The following graph shows the throttle and elevator inputs that were applied plus the resulting pitch rate.
You can see a nose pitch down rate as the engines are retarded to idle thrust just before the elevator input is applied.
As expected for the no ground effect and no pilot input landing the pitch, alpha (AoA) and gamma (flight path angle) all remain constant from their initial trim angles all the way onto the ground.
For the ground effect landing with no pilot inputs the pitch attitude remains pretty constant around 2.4 degrees nose up, but as the ground effect comes into play the AoA and flight path angle decrease together as a result of the increased lift.

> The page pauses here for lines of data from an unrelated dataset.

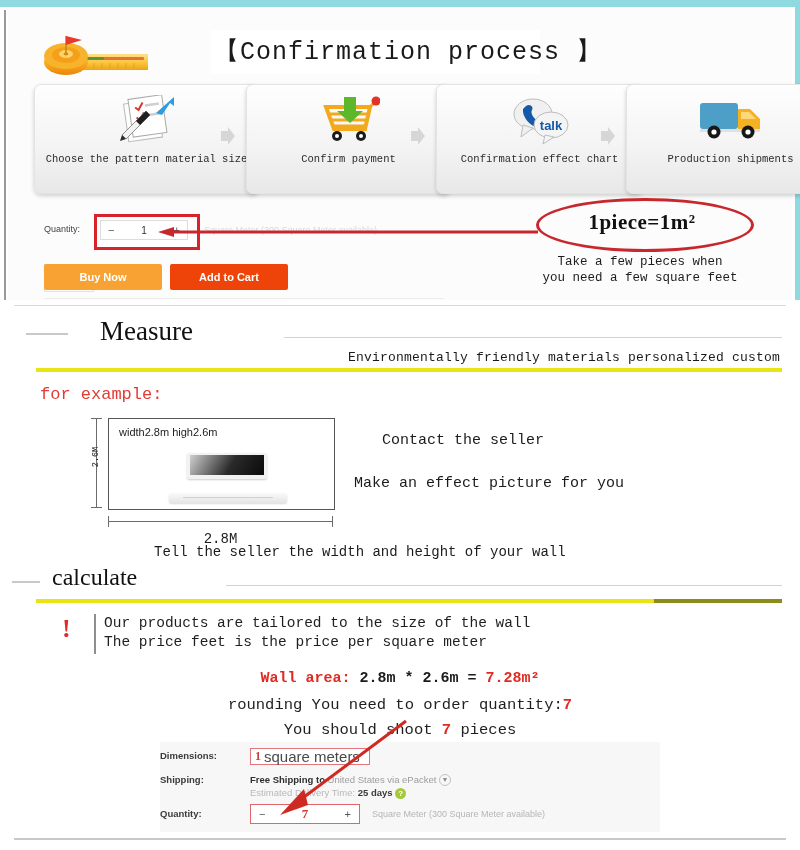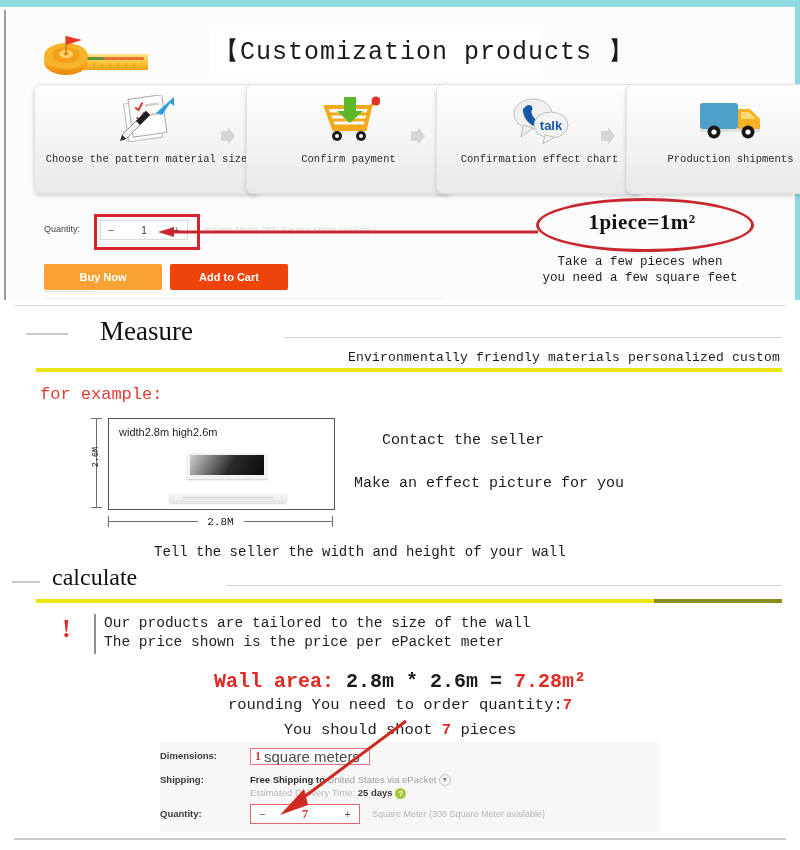--- a/index.html
+++ b/index.html
@@ -216,7 +216,7 @@
         </svg>
       </div>
       <div class="title-box"></div>
-      <div class="title-txt">【Customization products 】</div>
+      <div class="title-txt">【Confirmation process 】</div>
     </div>
 
     <div class="steps">

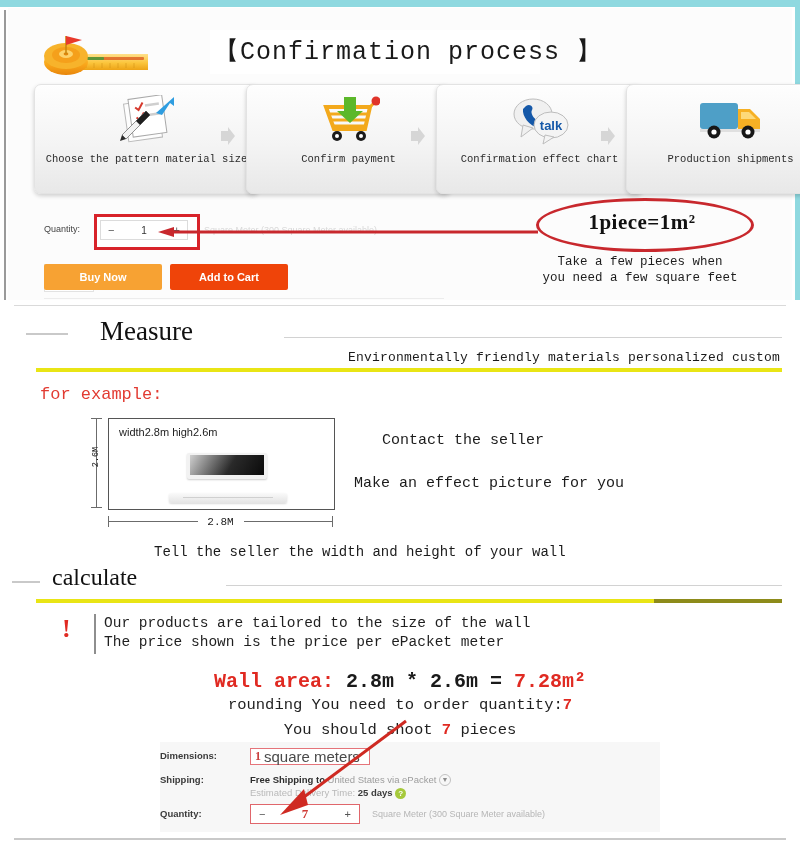--- a/index.html
+++ b/index.html
@@ -117,8 +117,8 @@
   .hdim-line{position:absolute;left:0;top:5px;width:225px;height:1px;background:#6b6b6b;}
   .hdim-cap-l{position:absolute;left:0;top:0;width:1px;height:11px;background:#6b6b6b;}
   .hdim-cap-r{position:absolute;left:224px;top:0;width:1px;height:11px;background:#6b6b6b;}
-  .hdim-txt{position:absolute;left:0;right:0;top:0;text-align:center;font-size:11px;color:#1c1c1c;
-    background:#fff;width:46px;margin:0 auto;font-family:"Liberation Mono", monospace;}
+  .hdim-txt{position:absolute;left:0;right:0;top:0;text-align:center;font-size:14px;color:#1c1c1c;
+    background:#fff;width:46px;margin:15px auto;font-family:"Liberation Mono", monospace;}
 
   .contact-txt{position:absolute;left:368px;top:120px;font-size:15px;color:#1b1b1b;font-family:"Liberation Mono", monospace;}
   .effect-txt{position:absolute;left:340px;top:163px;font-size:15px;color:#1b1b1b;font-family:"Liberation Mono", monospace;}

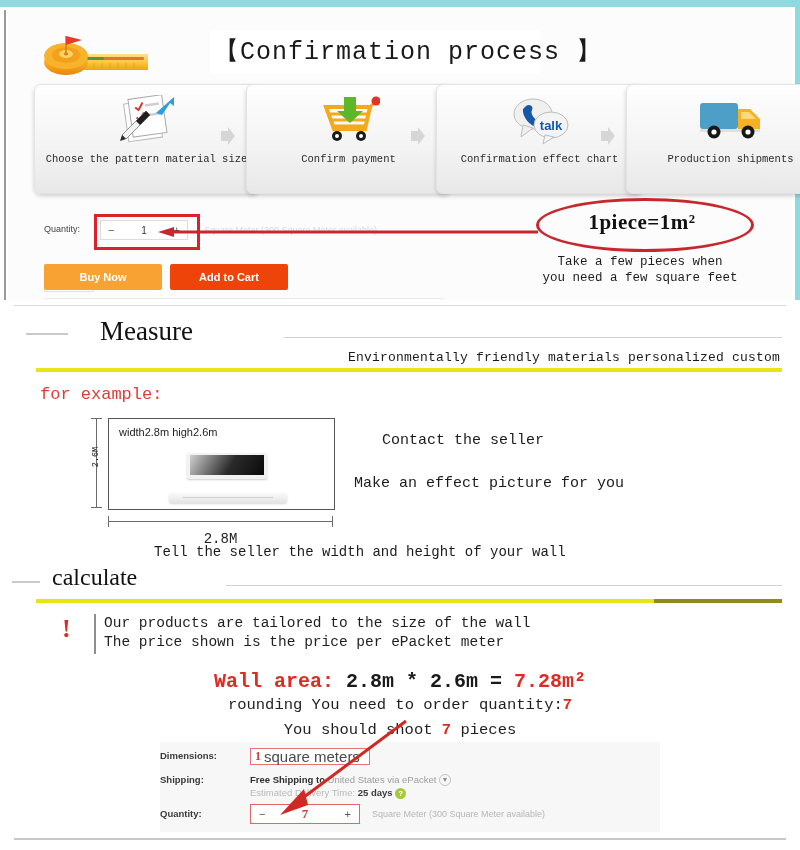--- a/index.html
+++ b/index.html
@@ -402,7 +402,7 @@
       <div class="warn-bar"></div>
       <div class="warn-txt">
         <span>Our products are tailored to the size of the wall</span><br>
-        <span>The price shown is the price per ePacket meter</span>
+        <span>The price feet is the price per square meter</span>
       </div>
     </div>
 

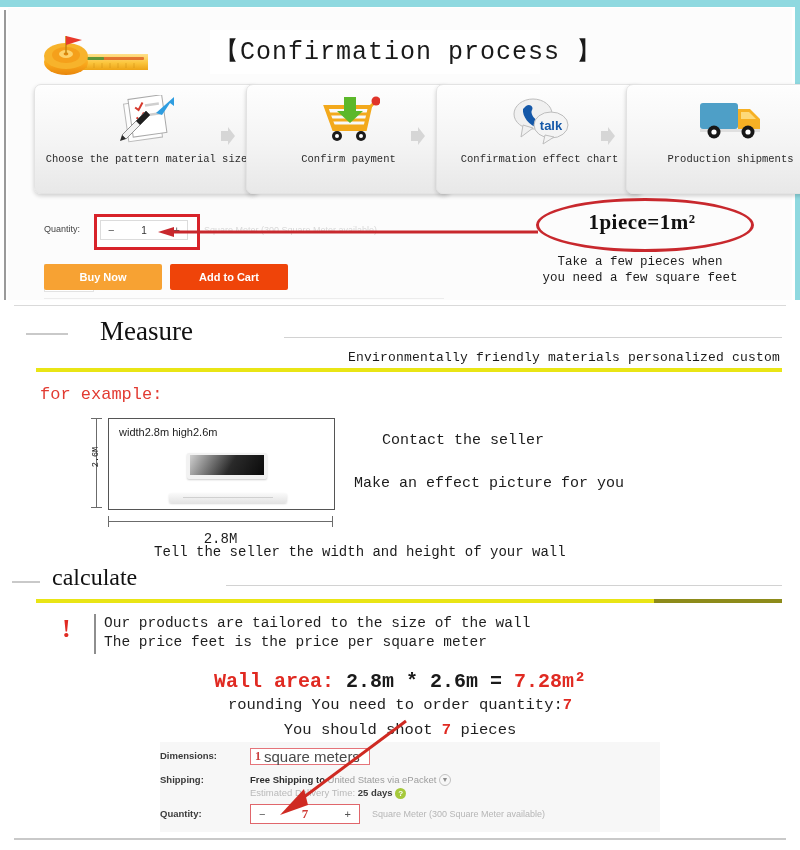--- a/index.html
+++ b/index.html
@@ -132,7 +132,7 @@
   .warn-txt{position:absolute;left:42px;top:0px;font-size:14.5px;line-height:19px;color:#1f1f1f;
     font-family:"Liberation Mono", monospace;white-space:nowrap;}
 
-  .wall-area{position:absolute;left:0;right:0;top:358px;text-align:center;font-size:20px;font-weight:bold;
+  .wall-area{position:absolute;left:0;right:0;top:358px;text-align:center;font-size:15px;font-weight:bold;
     color:#1a1a1a;font-family:"Liberation Mono", monospace;}
   .wall-area .red{color:#e02a22;}
   .rounding{position:absolute;left:0;right:0;top:384px;text-align:center;font-size:15.5px;color:#1f1f1f;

And lastly for the landing with pilot inputs. The flare maneuver is obvious with the increasing alpha from the trim value around 5.2 degrees to a peak of around 6.2 degrees which then decays back down to roughly 5 degrees on touch down. The pitch attitude increases from 2.25 degrees to 4.75 degrees and then is held at this angle for approximately 1.5 seconds until touch down.
The flare also decreases the flight path angle from the initial 3 degrees to about 0.3 degrees on landing.

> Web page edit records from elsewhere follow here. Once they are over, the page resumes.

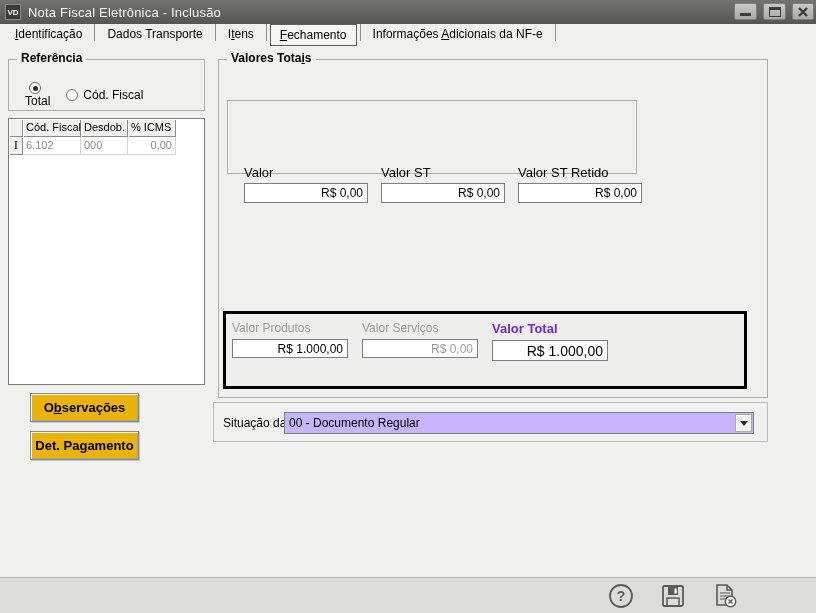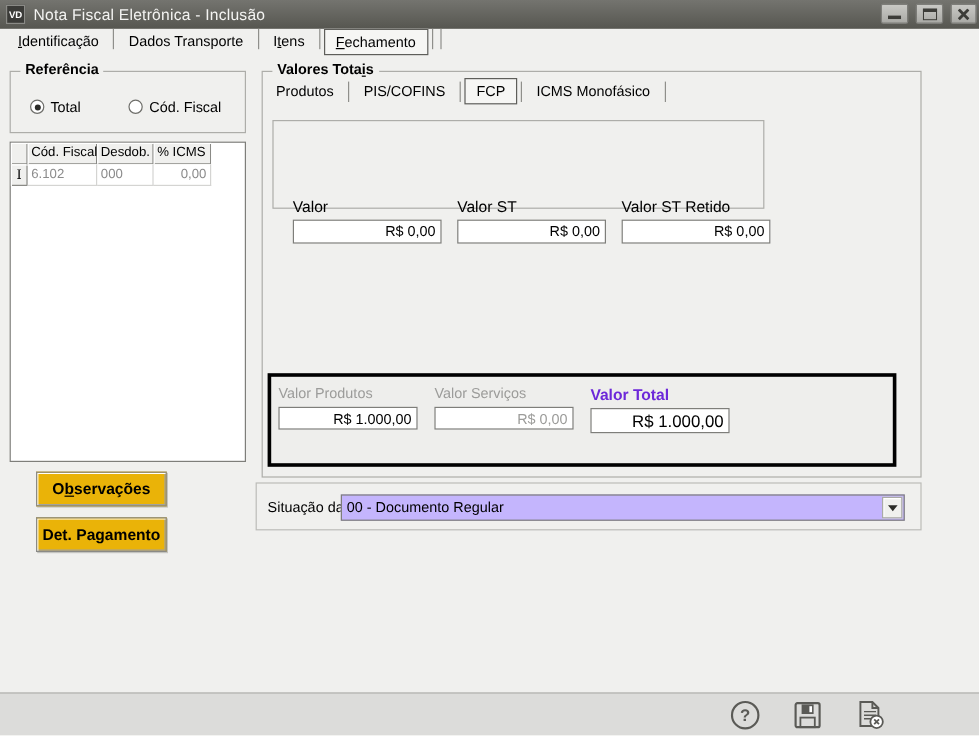--- a/index.html
+++ b/index.html
@@ -129,6 +129,7 @@
     <div class="tabsep"></div>
     <div class="tab active"><span></span><span class="u">F</span><span>echamento</span></div>
     <div class="tabsep"></div>
+    <div class="tab"><span>Informações </span><span class="u">A</span><span>dicionais da NF-e</span></div>
     <div class="tabsep"></div>
   </div>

In terms of the airspeed in the no ground effect with no pilot input case the IAS remained pretty constant around the initial trim value of 139.5kt. In the case of the landing with ground effect and no pilot inputs the IAS increased by roughly 1kt in the last 4.5 seconds.
The combination of retarding the thrust to idle and increasing alpha during the flare means we bled off approximately 7.5kts from the initial approach speed.
And lastly in terms of the descent rate during the approach and the final sink rate as the aircraft lands. In the landing with ground effect and no pilot inputs the ground effect decreases the final sink rate from 750fpm down to 175fpm.
In the landing with pilot inputs to decrease the thrust and to flare the aircraft the final sink rate is reduced to only 75fpm, quite a greaser!
One effect that hasn’t been modeled is the change in pitch moment due to ground effect. When coming into ground effect the downwash angle from the wing over the tailplane is reduced which in turn reduces the amount of lift from the tailplane resulting in a nose down pitching moment.
Here is an example of some wind tunnel data and flight test data for the Comet airliner with a wingspan of 107ft and the change in pitching moment when in ground effect.
If this change in pitching moment had been modelled then for the test flight with ground effect but no pilot input we would’ve seen the pitch attitude decreasing as the aircraft came into ground effect instead of the constant pitch attitude. This would also have changed the AoA experienced etc. For the test flight with pilot input we would need to apply a greater elevator deflection during the flare to counteract the nose down pitching moment if we wanted to achieve the same pitch attitude and AoA.